Listed in our results, amongst hundreds of environmental bacterial species, we discovered Salmonella enterica subsp. enterica serovar Paratyphi C, a cause of enteric fever, as a potential candidate pathogen in ten of our individuals from the epidemic cemetery. This was unexpected as S. Paratyphi C rarely causes human infection today. However, further experiments and analyses confirmed our S. Paratyphi C finding in all ten individuals from the epidemic cemetery. For five individuals, we were able to reconstruct complete S. Paratyphi C genomes. The pre-contact samples, and a soil sample included as a measure of the environmental background, did not test positive for S. Paratyphi C, indicating that S. Paratyphi C was not an environmental contaminant, and was not present in the pre-contact community.
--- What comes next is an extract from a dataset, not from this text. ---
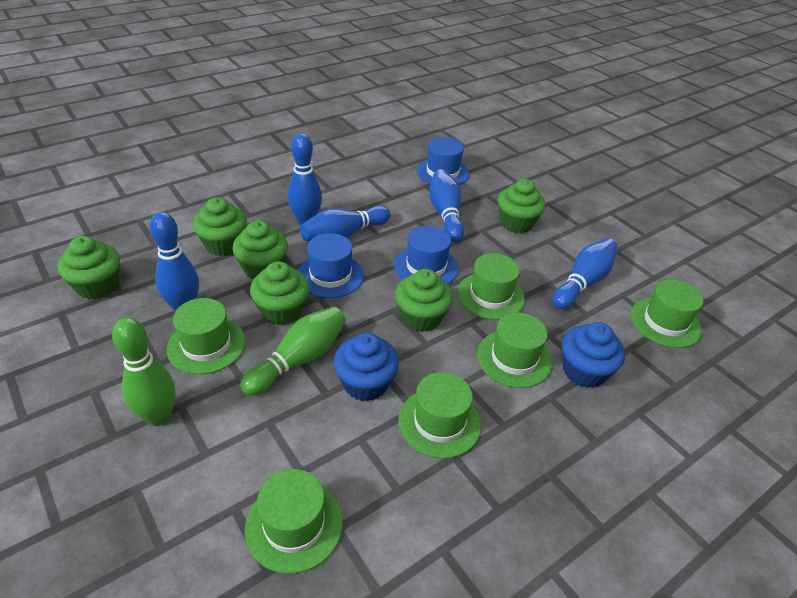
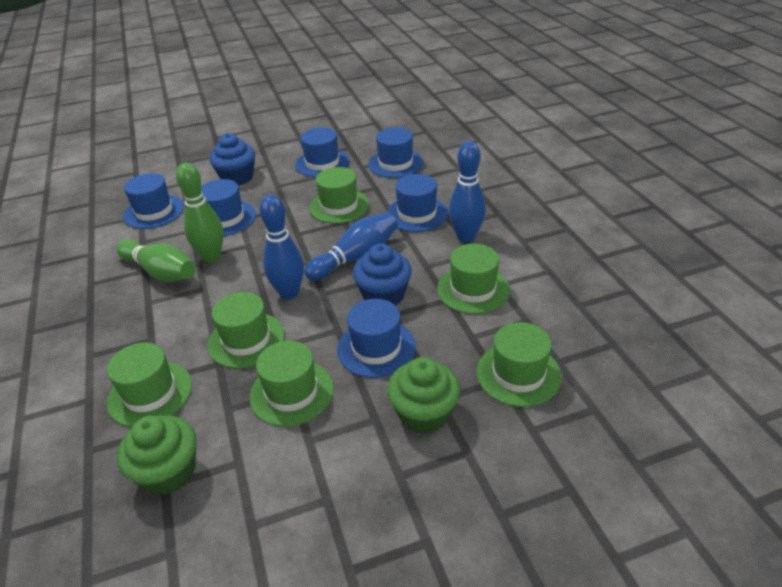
blue bowling pin: [150,212,199,311] [288,133,322,226] [300,206,391,242] [429,169,464,242] [552,238,618,309] = 5 -> [259,195,304,300] [304,212,397,281] [449,141,486,243] = 3
blue hat: [298,233,364,298] [394,226,459,284] [417,137,469,185] = 3 -> [123,173,184,229] [201,179,256,236] [295,128,350,177] [337,299,416,378] [368,127,423,178] [386,174,448,232] = 6
green cupcake: [58,236,120,299] [193,197,247,256] [233,220,288,279] [250,261,309,325] [395,269,453,332] [498,179,545,233] = 6 -> [117,415,197,495] [387,357,460,434] = 2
Now we are able to say, through direct ancient DNA evidence, that S. Paratyphi C was at least one of the pathogens circulating in the indigenous population at Teposcolula-Yucundaa during the 1545-1550 cocoliztli epidemic. Whether enteric fever affected people in other parts of Mexico or Guatemala during this epidemic remains to be seen. Being able to contribute to a longstanding historical epidemic mystery via ancient DNA, as well as the proof of principal that we can indeed look for ancient pathogens without having to specify a target organism, has made this an extremely exciting project. We hope others will use these methods to tackle similar ancient and modern mysteries in the future.